Commonly, and unluckily, employers do not usually extend the coverage to unmarried partners if they are offering health insurance coverage to the spouses of employees. Employers are not required to offer health insurance to any employees, spouses, or “domestic partners” (the term are often used to include the same-sex couples and unmarried opposite-sex couples, as well as common law marriages) as what is stated under the Employee Retirement Income Security Act (ERISA). ERISA also does not constrain employers that provide health insurance for employees and legal dependents to extend coverage to domestic partners.
However, hundreds and thousands of employers across the country have started offering domestic partner benefits in the last several years. The number of employers continues to grow recently. Employment experts anticipate that this new trend will continue as small companies begun to follow the lead of large employers that have introduced domestic partner benefit plan in the recent months.
In addition to that, several state and local laws have currently been passed in favor of domestic partner rights. States like San Francisco, Los Angeles, and Seattle do have ordinances that require all businesses with municipal contracts to offer same-sex benefits for unmarried couples. In Vermont, they recently achieve the country’s first “civil union” law. This law grants same-sex couples nearly all of the benefits that the state’s married couples are entitled with. Prearrangements about health insurance are still being written as of now, and the result is still unknown up to this moment.

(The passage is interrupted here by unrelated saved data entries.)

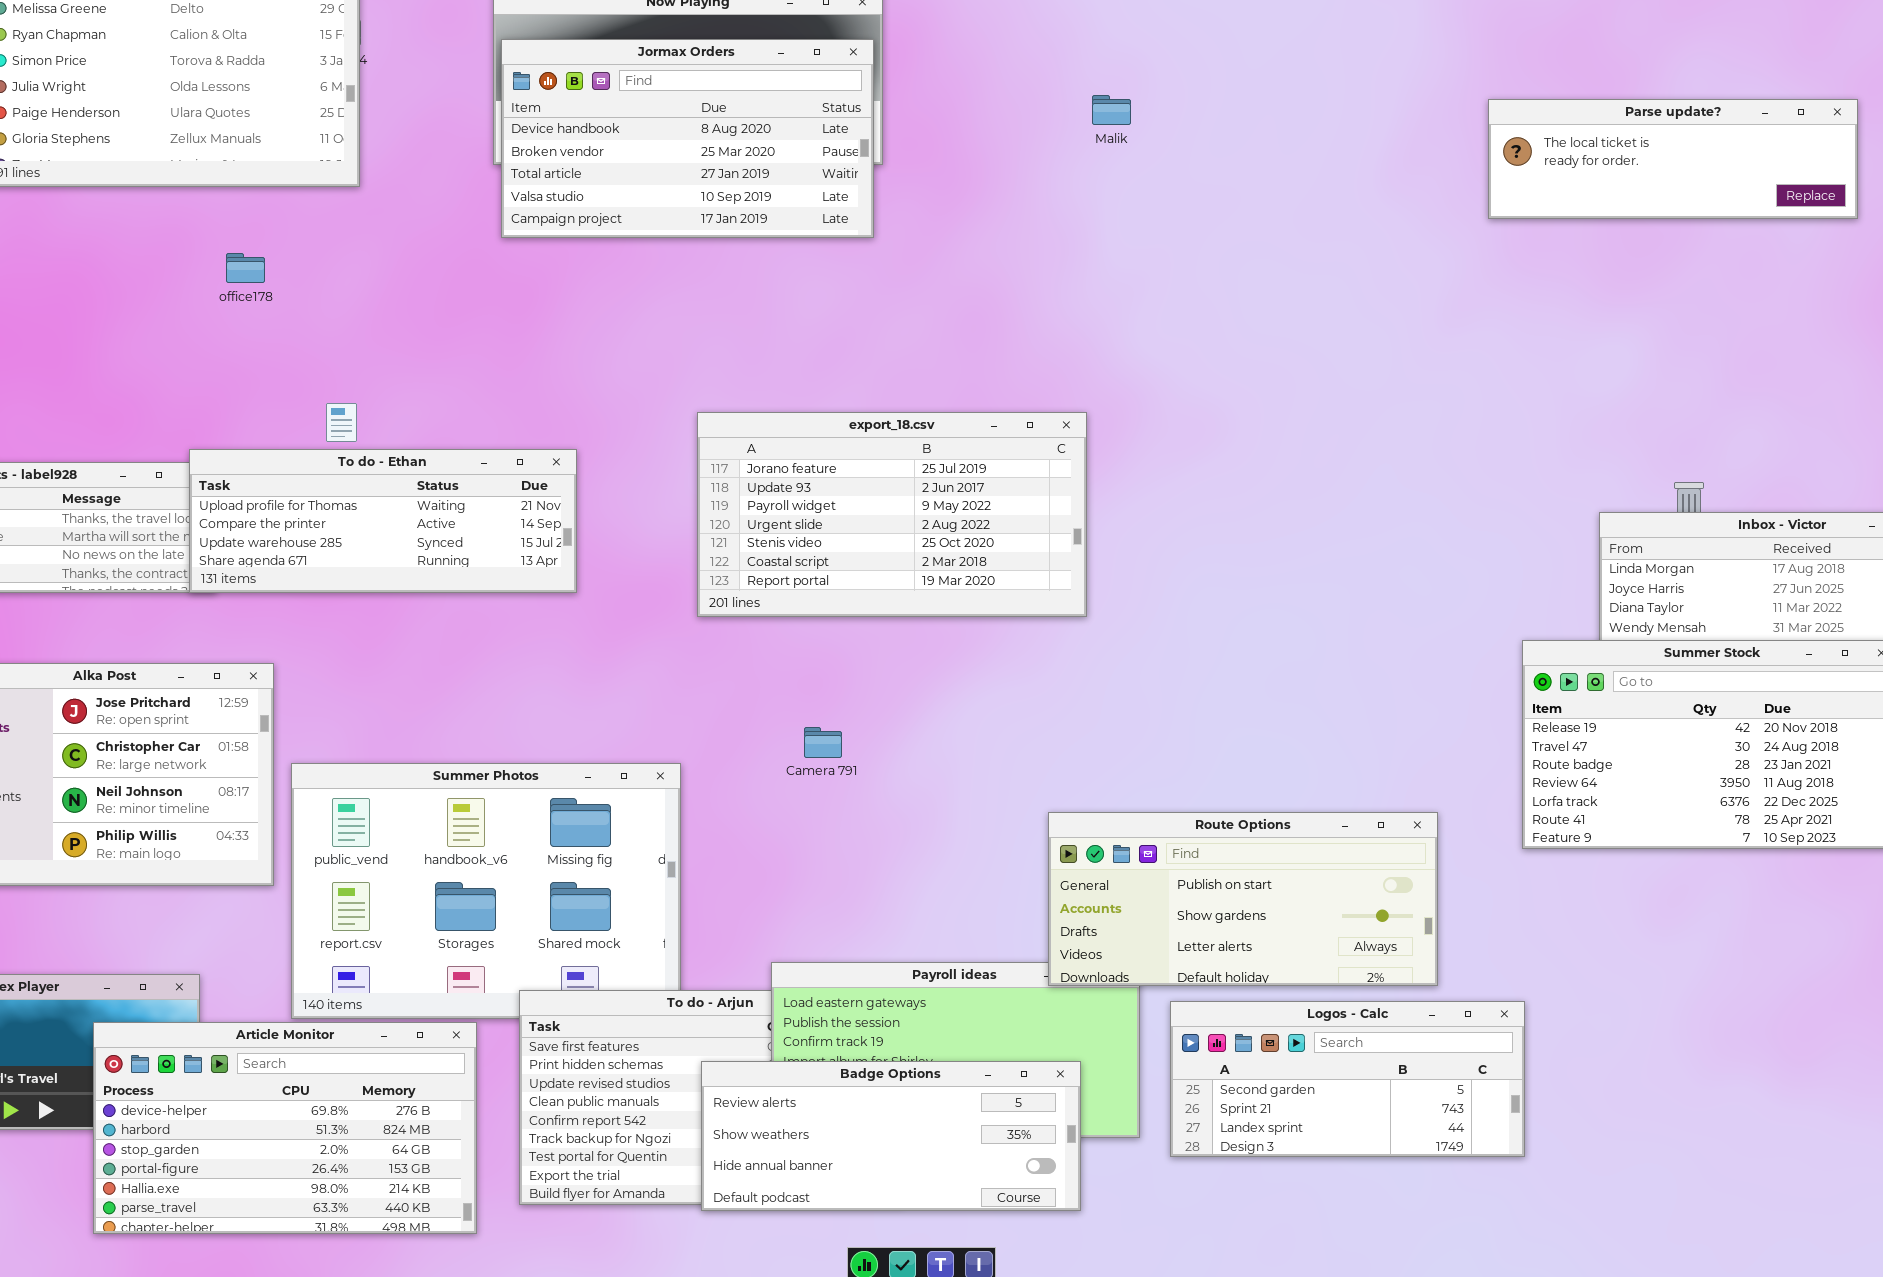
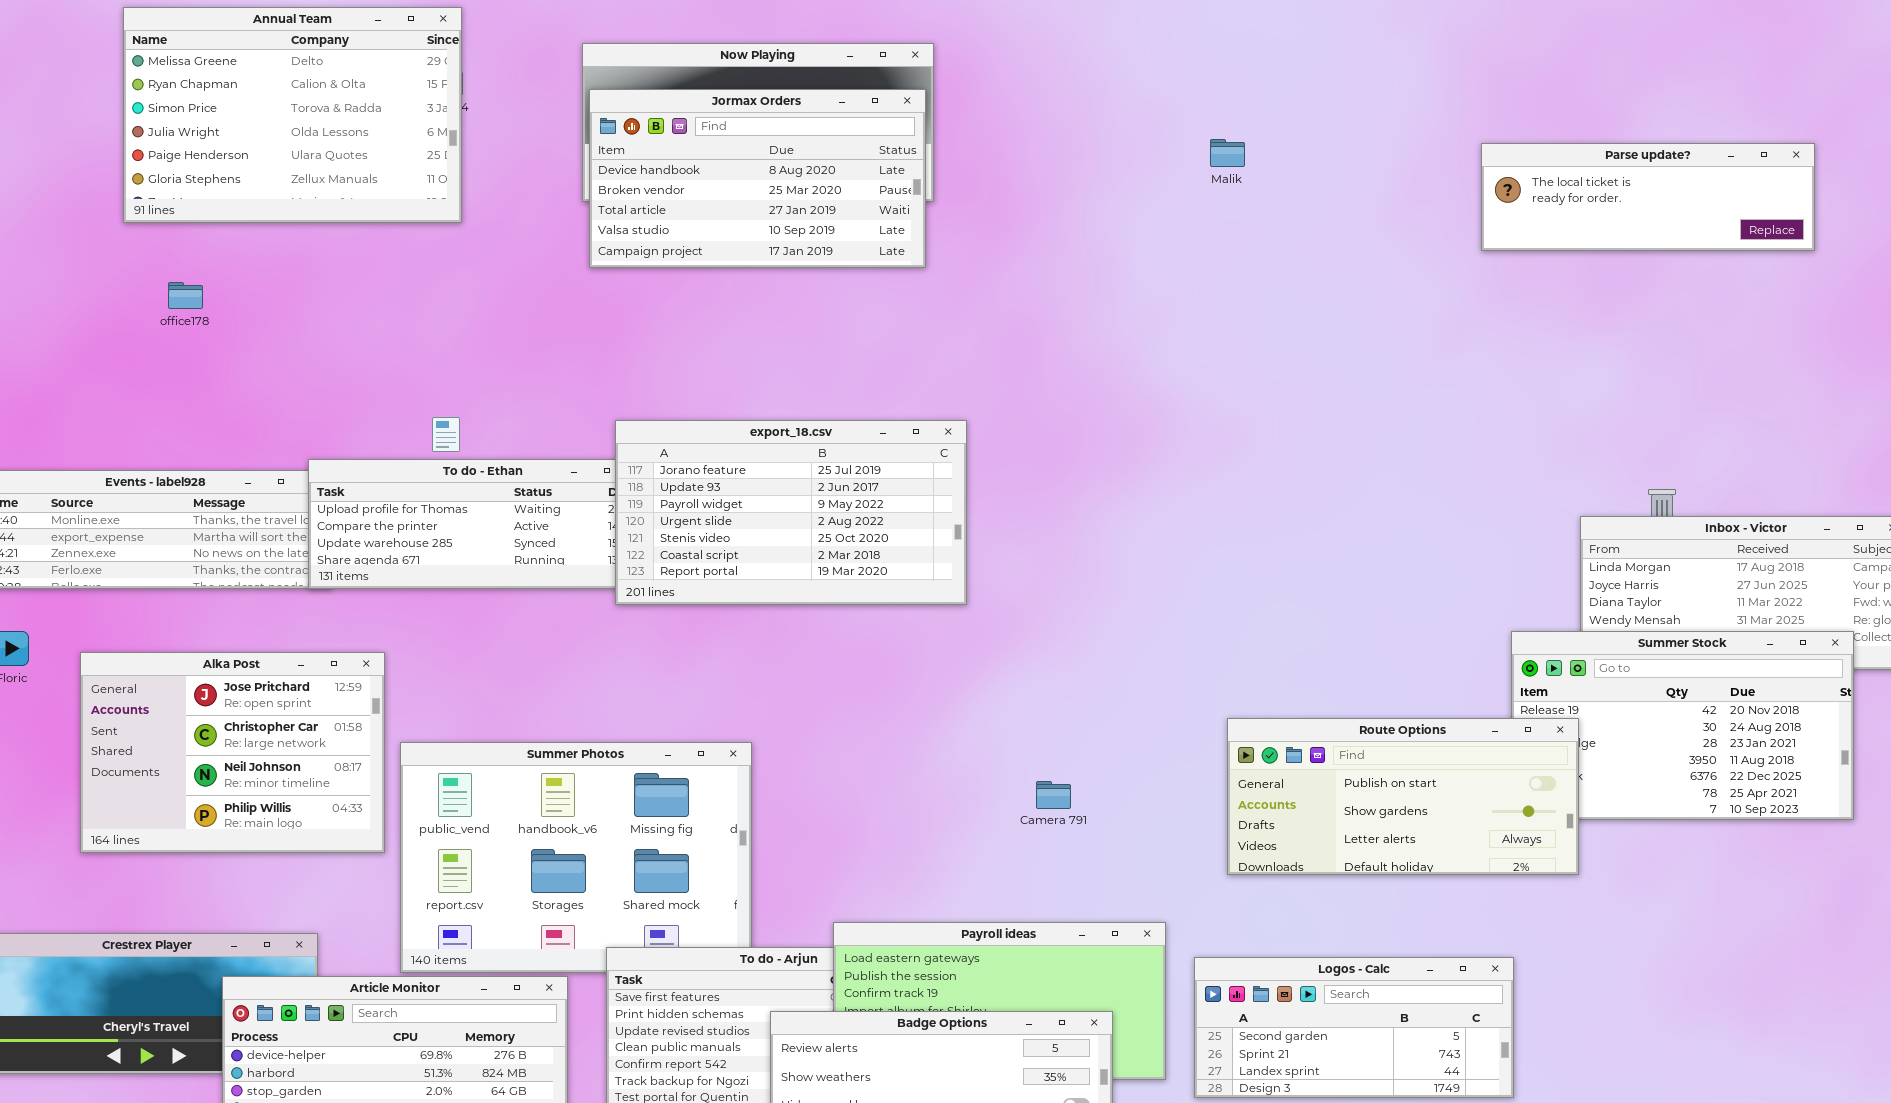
Malik: [1092,95,1131,125] -> [1210,139,1245,167], moved
office178: [226,253,265,283] -> [168,282,203,309], moved
export_18.csv: [697,412,1087,617] -> [615,420,967,605], moved
Camera 791: [804,727,842,758] -> [1036,781,1071,809], moved
Route Options: [1048,812,1438,986] -> [1227,718,1579,875], moved

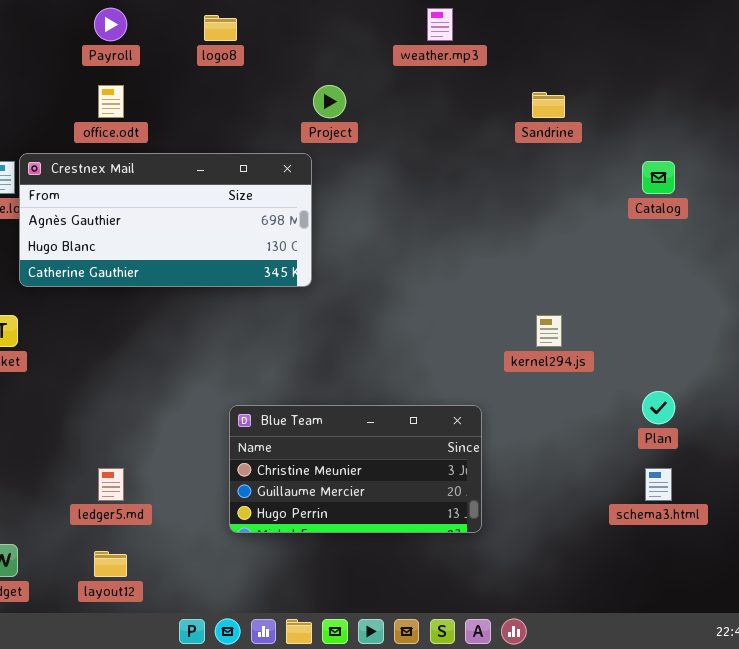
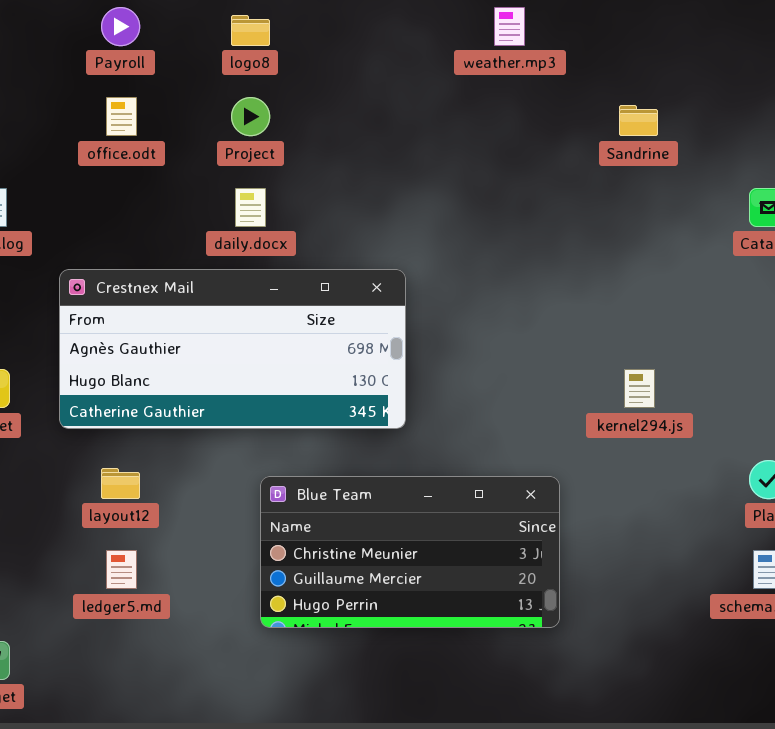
Project: [313,85,346,118] -> [231,97,270,136], moved
Crestnex Mail: [19,153,312,287] -> [59,269,406,429], moved
layout12: [94,551,127,577] -> [101,468,140,499], moved

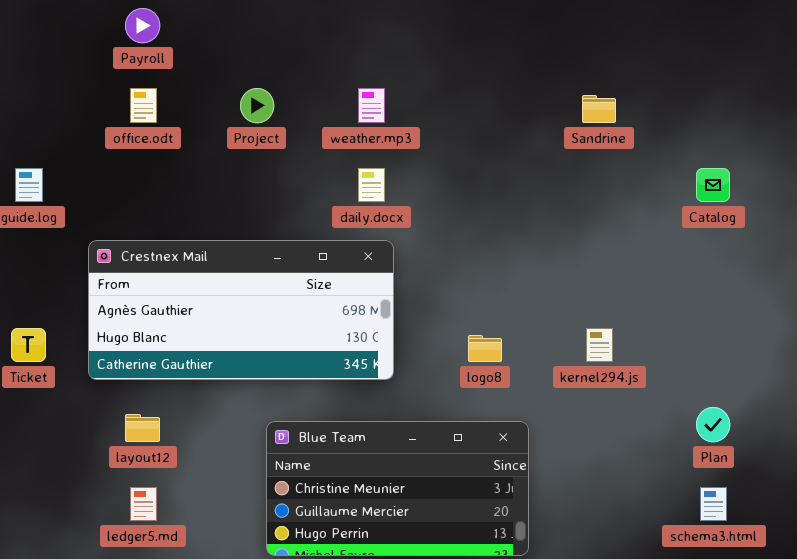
weather.mp3: [494,7,525,46] -> [358,88,385,123], moved
logo8: [231,15,270,46] -> [468,335,502,362], moved
daily.docx: [235,188,266,227] -> [358,168,385,202], moved

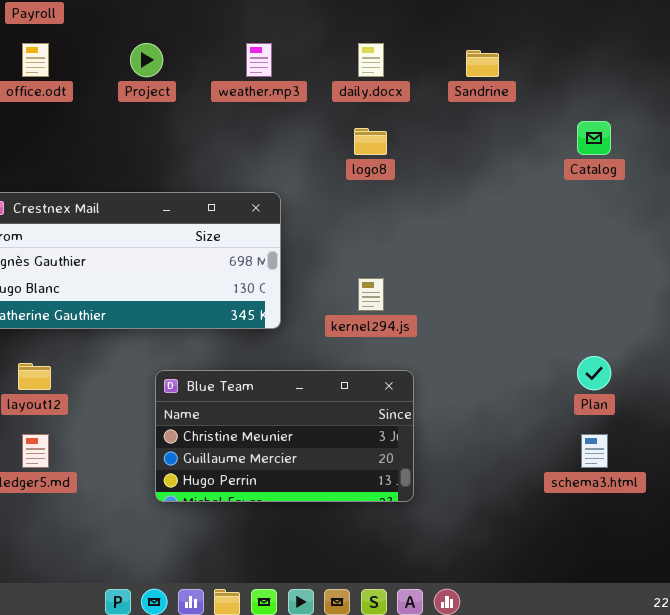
daily.docx: [358,168,385,202] -> [358,43,384,77], moved
kernel294.js: [586,328,613,362] -> [358,278,384,311], moved
logo8: [468,335,502,362] -> [354,128,387,155], moved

The level of coverage varies depending on the employer when benefits are offered to domestic partners. Domestic partner benefits might possibly include long-term care, group life insurance, family and bereavement leave, and the most common are, health, dental, and vision insurance. The characterization of domestic partner may possibly vary from employer to employer. Other companies include same-sex couples, unmarried opposite-sex couples, and common law marriages. Some only cover only same-sex partners on the conditions that opposite-sex couples can receive spousal benefits by getting married, while same-sex couples do not have this option. Mindless of how the term is being described, employers do typically still require domestic partner to sign an affidavit which clearly states an assurance that they are in a lasting and committed relationship. They may also possibly require that a couple live together for a specified period of time before they are qualified for the benefits a domestic partner can basically get.